Carbohydrate sources: rice (preferably brown or black rice), sweet potatoes, potatoes, oats, beans, wholemeal bread and pasta, quinoa, buckwheat


Fat sources: olives and olive oil, avocado, coconut oil, flax seed oil, oily seeds (walnuts, almonds, peanuts, hazelnuts, etc.), oily fish (salmon, sardines, tuna, mackarel, etc.)


It can be beneficial if you eat at least 5-6 smaller meals a day. Smaller meals make it is easier to consume the required amount,  they are easier to digest, and they prevent insulin spikes during the day which helps us to build muscle and lose weight. This tweak in your diet (more frequent but smaller portions instead of 1-3 big meals) can work wonders, especially for novice exercisers.

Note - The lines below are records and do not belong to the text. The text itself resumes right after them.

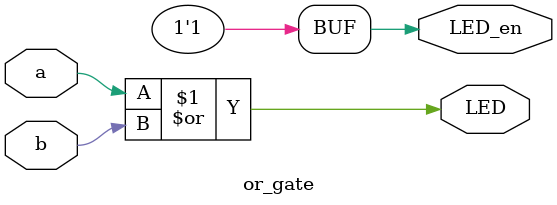
<source format=v>

(* top *) module or_gate(
  (* iopad_external_pin *) output LED,
  (* iopad_external_pin *) output LED_en,
  (* iopad_external_pin *) input a,  
  (* iopad_external_pin *) input b,  
  );
  
  assign LED_en = 1'b1;
  assign LED = a | b;
  
endmodule

</source>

How do I know how much to consume? The best option is to keep track of your meals by using a kitchen scale and a calorie table (or even an application like MyFitnessPal which you can download to your smartphone). After measuring your food intake for 1-2 weeks it will become a habit and you will learn the calorie content (or even macronutrient ratio) of your favourite meals. Without keeping track of your intake, you will not know why you aren’t improving or which supplements to use in order to reach your full potential.



There is one basic rule: everyone is different, everyone is an individual, and everyone has to find their own meal plan according to their goals, taste, and religious, ethical and health preferences. The most important is to monitor yourself, check the changes in your body, and try to find the amount of food that allows you to maintain your current weight. When you know this amount, then your first step towards weight gain is to increase this amount by 500 Kcal/week and see what happens. If you start gaining weight you are on the right path. If not, then increase your intake by a further 500 kCal/week…and so on. With a little experimentation you can find your perfect individual meal plan. For weight loss, it is the opposite process. After finding out the maintenance calorie amount, start decreasing your intake by 500 kCal/week (you should mostly reduce your carb intake) and try to find your ideal amount. There is no simple, universal equation for this as it depends on a lot of different variables like your rate of digestion, the quality of your food, your basal metabolic rate (the number of calories you would burn if you stayed in bed all day), your daily physical activity, and of course your training regime (frequency, intensity, duration, etc.)